In Affalterbach eine Straße zu überqueren, kann wegen des starken Verkehrs schwierig sein und dauern. Foto: Werner Kuhnle

Dreieinhalb Stunden lang wurden vor dem Verwaltungsgerichtshof Mannheim Argumente für und gegen die geplante Ortsentlastungsstraße ausgetauscht – mit völlig offenem Ausgang des Verfahrens.

Wird die Umgehungsstraße in Affalterbach gebaut oder nicht? Das hängt jetzt erst einmal davon ab, ob der Verwaltungsgerichtshof (VGH) in Mannheim den von der Gemeinde aufgestellten Bebauungsplan für rechtmäßig hält oder nicht. Gegen den Plan wehren sich drei Landwirte. Dabei gehe es nicht nur darum, dass sie ihre Existenz gefährdet sehen; ihre Anwälte führten in der Erörterung am Mittwoch auch Punkte wie eine aus Klägersicht ungeklärte Finanzierung und einen unzureichend geklärten Artenschutz ins Feld. Außerdem sei die Straße überhaupt nicht nötig, da der innerörtliche Verkehr mit dem Umstieg auf E-Mobilität künftig nicht mehr eine solche Belastung sei und abnehmen dürfte, wenn der Autobahnzubringer zwischen Backnang und Mundelsheim ausgebaut sei.

Diesen Argumenten hielt die Affalterbacher Verwaltung das geballte Fachwissen der anwesenden Experten entgegen, die an der Planung der Ortsentlastungsstraße beteiligt waren und in deren Verlauf umfangreiche Untersuchungen zum Verkehr und zum möglichen Straßenverlauf ebenso wie zum Naturschutz gemacht hatten.

In welchem Ausmaß wären die Landwirte gefährdet?

Unbestritten ist, dass die Landwirte durch die Straße beeinträchtigt würden – auch wenn es unterschiedliche Ansichten darüber gibt, in welchem Ausmaß dies der Fall wäre. Ein Gutachter sah keine Existenzgefährdung, hat allerdings laut der Vorsitzenden Richterin Julia Dürig auch beklagt, dass er bei den Antragstellern keinen Einblick in die Geschäftsunterlagen erhalten habe. „Da hat’s vielleicht auch ein bisschen an der Mitwirkung gemangelt“, meinte sie. Einer der Landwirte erklärte, er wolle schlicht nicht, dass vertrauliche Informationen an die Öffentlichkeit gelangten, und sei es auch nur der Gemeinderat.

- Gesammelte Daten
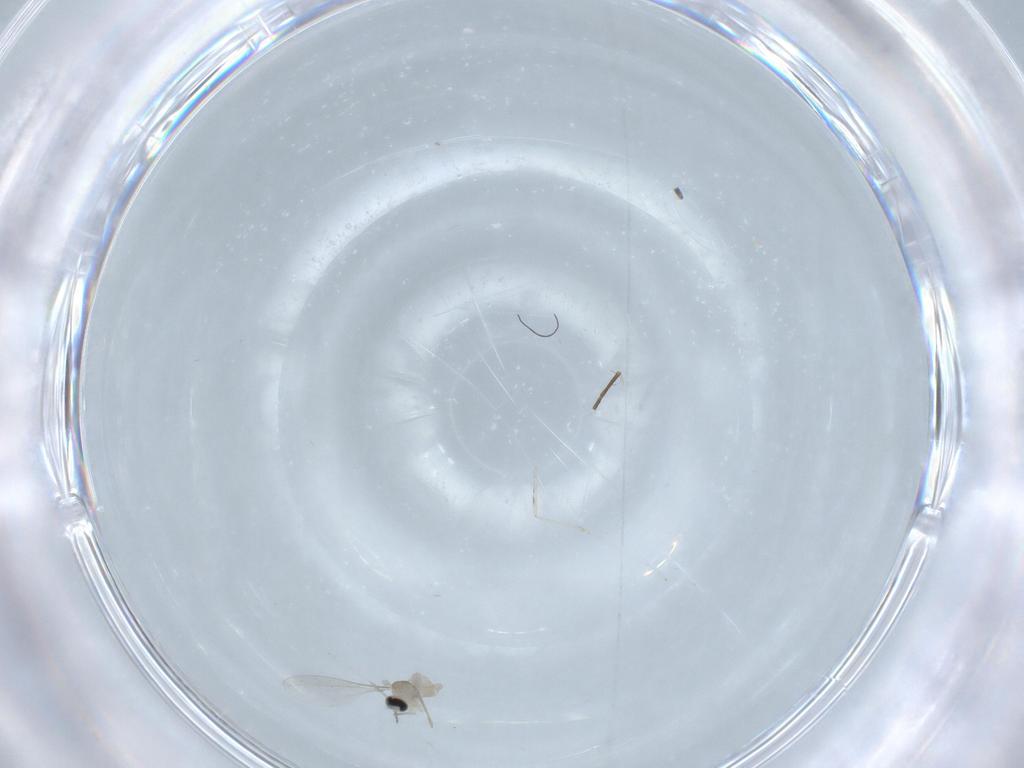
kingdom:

- Arbeitsauftrag 1
Beantworten Sie anhand des Textauszugs zur Affalterbacher Umgehungsstraße folgende Fragen:
(a) Wie lange wurden vor dem Verwaltungsgerichtshof Mannheim Argumente ausgetauscht?
(b) Wie viele Landwirte wehren sich gegen den Bebauungsplan?
(c) Wie heißt die Vorsitzende Richterin?
- Arbeitsauftrag 2
Schreiben Sie aus dem Textauszug zur Affalterbacher Umgehungsstraße den Abschnitt ab, der mit den Worten „Diesen Argumenten hielt“ beginnt und mit „Naturschutz gemacht hatten.“ endet.

- Lösung 1
(a) Dreieinhalb Stunden lang.
(b) Drei Landwirte.
(c) Julia Dürig.

- Lösung 2
Diesen Argumenten hielt die Affalterbacher Verwaltung das geballte Fachwissen der anwesenden Experten entgegen, die an der Planung der Ortsentlastungsstraße beteiligt waren und in deren Verlauf umfangreiche Untersuchungen zum Verkehr und zum möglichen Straßenverlauf ebenso wie zum Naturschutz gemacht hatten.